WHAT YOU WILL DO:
(A) Copy the section of the theorem page below, starting with "Description: Double-use of" and going on through "((𝜑 → (𝜓 → 𝜒)) → (𝜑 → 𝜒))))".
(B) According to the theorem page below, which theorem references rp-misc1-frege?
(C) Using the theorem page below, explain how step 3 of the proof of rp-misc1-frege is obtained, and why the description calls the theorem a double use of ax-frege2.

READING PASSAGE:
+ + +

Theorem rp-misc1-frege 41357

Description: Double-use of ax-frege2 41352. (Contributed by RP, 24-Dec-2019.) (Proof modification is discouraged.)

Assertion

Ref	Expression
rp-misc1-frege	⊢ (((𝜑 → (𝜓 → 𝜒)) → (𝜑 → 𝜓)) → ((𝜑 → (𝜓 → 𝜒)) → (𝜑 → 𝜒)))

Proof of Theorem rp-misc1-frege

Step	Hyp	Ref	Expression
1		ax-frege2 41352	. 2 ⊢ ((𝜑 → (𝜓 → 𝜒)) → ((𝜑 → 𝜓) → (𝜑 → 𝜒)))
2		ax-frege2 41352	. 2 ⊢ (((𝜑 → (𝜓 → 𝜒)) → ((𝜑 → 𝜓) → (𝜑 → 𝜒))) → (((𝜑 → (𝜓 → 𝜒)) → (𝜑 → 𝜓)) → ((𝜑 → (𝜓 → 𝜒)) → (𝜑 → 𝜒))))
3	1, 2	ax-mp 5	1 ⊢ (((𝜑 → (𝜓 → 𝜒)) → (𝜑 → 𝜓)) → ((𝜑 → (𝜓 → 𝜒)) → (𝜑 → 𝜒)))

Syntax hints:   → wi 4

This theorem was proved from axioms:  ax-mp 5  ax-frege2 41352

This theorem is referenced by:  rp-4frege  41363

+ + +

INFORMATION SHOWN:
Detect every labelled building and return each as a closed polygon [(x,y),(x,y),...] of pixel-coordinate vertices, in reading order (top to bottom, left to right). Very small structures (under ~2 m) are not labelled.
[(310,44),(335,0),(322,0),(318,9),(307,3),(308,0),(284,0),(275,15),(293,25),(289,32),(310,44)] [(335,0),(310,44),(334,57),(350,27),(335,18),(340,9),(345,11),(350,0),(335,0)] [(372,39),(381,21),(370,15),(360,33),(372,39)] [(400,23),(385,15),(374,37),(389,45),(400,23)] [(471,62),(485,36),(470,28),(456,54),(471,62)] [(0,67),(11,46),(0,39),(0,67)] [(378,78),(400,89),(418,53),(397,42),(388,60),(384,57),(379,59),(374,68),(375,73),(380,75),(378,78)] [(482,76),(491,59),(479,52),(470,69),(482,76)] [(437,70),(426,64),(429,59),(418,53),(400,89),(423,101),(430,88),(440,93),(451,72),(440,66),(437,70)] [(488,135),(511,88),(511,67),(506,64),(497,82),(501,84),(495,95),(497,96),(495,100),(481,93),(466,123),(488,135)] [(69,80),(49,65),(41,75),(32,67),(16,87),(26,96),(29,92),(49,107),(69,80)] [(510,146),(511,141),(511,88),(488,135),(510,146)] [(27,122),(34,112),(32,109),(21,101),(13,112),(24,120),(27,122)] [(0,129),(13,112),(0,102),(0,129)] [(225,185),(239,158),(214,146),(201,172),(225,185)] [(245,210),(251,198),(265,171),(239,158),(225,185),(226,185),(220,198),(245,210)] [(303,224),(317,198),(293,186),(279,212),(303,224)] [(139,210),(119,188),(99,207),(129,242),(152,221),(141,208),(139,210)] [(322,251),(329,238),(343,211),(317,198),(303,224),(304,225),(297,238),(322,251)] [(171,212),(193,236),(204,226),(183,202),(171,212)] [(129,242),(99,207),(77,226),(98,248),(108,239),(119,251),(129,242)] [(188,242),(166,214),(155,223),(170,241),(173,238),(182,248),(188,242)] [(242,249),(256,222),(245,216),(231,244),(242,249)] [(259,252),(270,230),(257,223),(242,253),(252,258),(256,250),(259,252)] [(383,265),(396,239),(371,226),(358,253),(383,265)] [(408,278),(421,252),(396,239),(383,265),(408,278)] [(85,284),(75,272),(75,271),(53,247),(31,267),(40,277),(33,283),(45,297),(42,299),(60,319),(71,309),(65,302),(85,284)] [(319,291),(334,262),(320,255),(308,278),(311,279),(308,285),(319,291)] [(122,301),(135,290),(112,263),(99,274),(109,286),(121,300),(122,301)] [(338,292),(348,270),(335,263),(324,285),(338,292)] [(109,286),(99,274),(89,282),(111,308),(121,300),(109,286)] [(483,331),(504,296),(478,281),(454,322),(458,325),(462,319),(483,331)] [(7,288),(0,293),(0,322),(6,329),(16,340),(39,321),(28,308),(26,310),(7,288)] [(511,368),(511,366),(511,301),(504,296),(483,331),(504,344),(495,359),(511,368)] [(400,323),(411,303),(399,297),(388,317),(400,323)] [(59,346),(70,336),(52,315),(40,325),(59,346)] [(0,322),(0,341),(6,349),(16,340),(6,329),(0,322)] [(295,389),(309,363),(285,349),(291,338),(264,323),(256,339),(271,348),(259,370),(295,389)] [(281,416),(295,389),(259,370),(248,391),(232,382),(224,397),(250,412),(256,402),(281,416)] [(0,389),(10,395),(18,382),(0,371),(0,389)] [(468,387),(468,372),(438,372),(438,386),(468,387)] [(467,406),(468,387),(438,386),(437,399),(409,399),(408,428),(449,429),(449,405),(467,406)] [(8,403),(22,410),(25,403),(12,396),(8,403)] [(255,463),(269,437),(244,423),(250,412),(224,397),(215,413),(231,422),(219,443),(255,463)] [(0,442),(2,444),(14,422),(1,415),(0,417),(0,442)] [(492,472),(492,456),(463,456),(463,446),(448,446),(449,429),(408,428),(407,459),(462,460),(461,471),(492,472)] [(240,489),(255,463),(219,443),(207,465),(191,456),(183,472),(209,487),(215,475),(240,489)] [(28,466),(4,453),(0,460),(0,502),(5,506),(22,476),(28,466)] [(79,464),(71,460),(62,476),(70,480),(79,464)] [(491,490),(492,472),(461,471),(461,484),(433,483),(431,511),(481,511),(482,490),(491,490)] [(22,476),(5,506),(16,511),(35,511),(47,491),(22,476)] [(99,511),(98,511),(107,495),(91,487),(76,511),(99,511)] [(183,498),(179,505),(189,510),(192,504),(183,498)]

+ + +

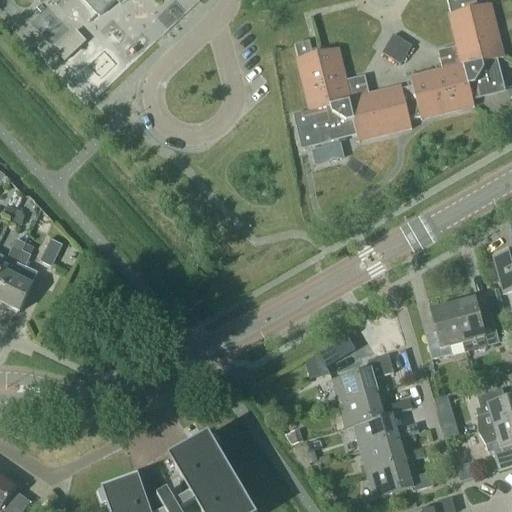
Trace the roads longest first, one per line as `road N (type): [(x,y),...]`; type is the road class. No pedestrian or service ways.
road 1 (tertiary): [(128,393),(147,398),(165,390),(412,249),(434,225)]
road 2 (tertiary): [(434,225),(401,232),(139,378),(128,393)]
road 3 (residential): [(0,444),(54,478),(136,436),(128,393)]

+ + +

ANSWERS FOR THE EXERCISE:
(A)
Description: Double-use of ax-frege2 41352. (Contributed by RP, 24-Dec-2019.) (Proof modification is discouraged.)

Assertion

Ref	Expression
rp-misc1-frege	⊢ (((𝜑 → (𝜓 → 𝜒)) → (𝜑 → 𝜓)) → ((𝜑 → (𝜓 → 𝜒)) → (𝜑 → 𝜒)))

Proof of Theorem rp-misc1-frege

Step	Hyp	Ref	Expression
1		ax-frege2 41352	. 2 ⊢ ((𝜑 → (𝜓 → 𝜒)) → ((𝜑 → 𝜓) → (𝜑 → 𝜒)))
2		ax-frege2 41352	. 2 ⊢ (((𝜑 → (𝜓 → 𝜒)) → ((𝜑 → 𝜓) → (𝜑 → 𝜒))) → (((𝜑 → (𝜓 → 𝜒)) → (𝜑 → 𝜓)) → ((𝜑 → (𝜓 → 𝜒)) → (𝜑 → 𝜒))))

(B) rp-4frege (41363).

(C) Step 3 is derived with ax-mp from steps 1 and 2. Step 2's expression has step 1's expression as its antecedent. Both steps 1 and 2 are taken from ax-frege2, so that axiom is used twice.